■ Exercise directions ■
A faithful copy of every record is needed here. Images must not appear in it.

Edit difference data
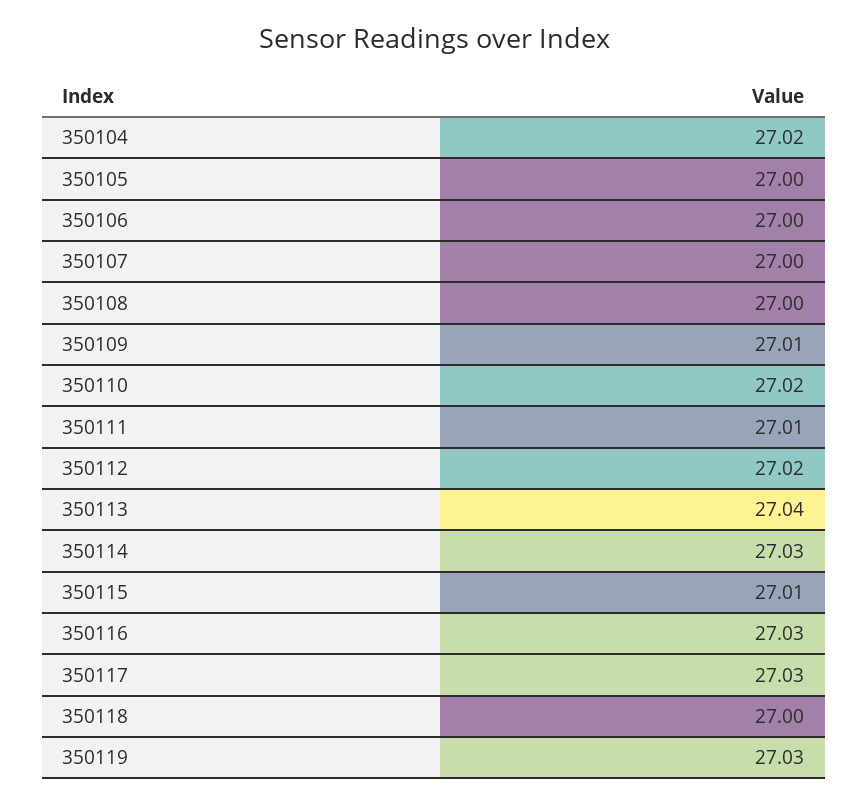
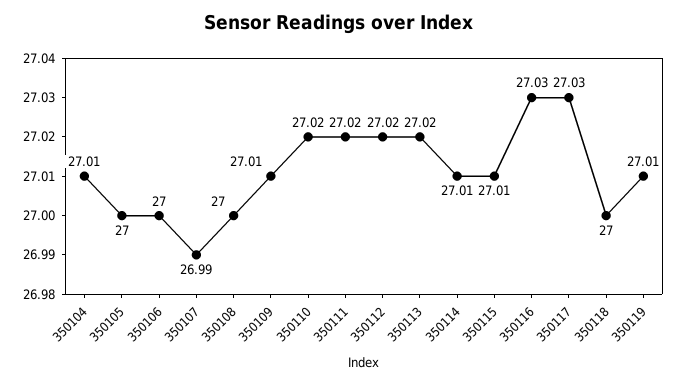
350104: 27.02 -> 27.01
350107: 27 -> 26.99
350111: 27.01 -> 27.02
350113: 27.04 -> 27.02
350114: 27.03 -> 27.01
350119: 27.03 -> 27.01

■ Your solution ■
350104: 27.02 -> 27.01
350107: 27 -> 26.99
350111: 27.01 -> 27.02
350113: 27.04 -> 27.02
350114: 27.03 -> 27.01
350119: 27.03 -> 27.01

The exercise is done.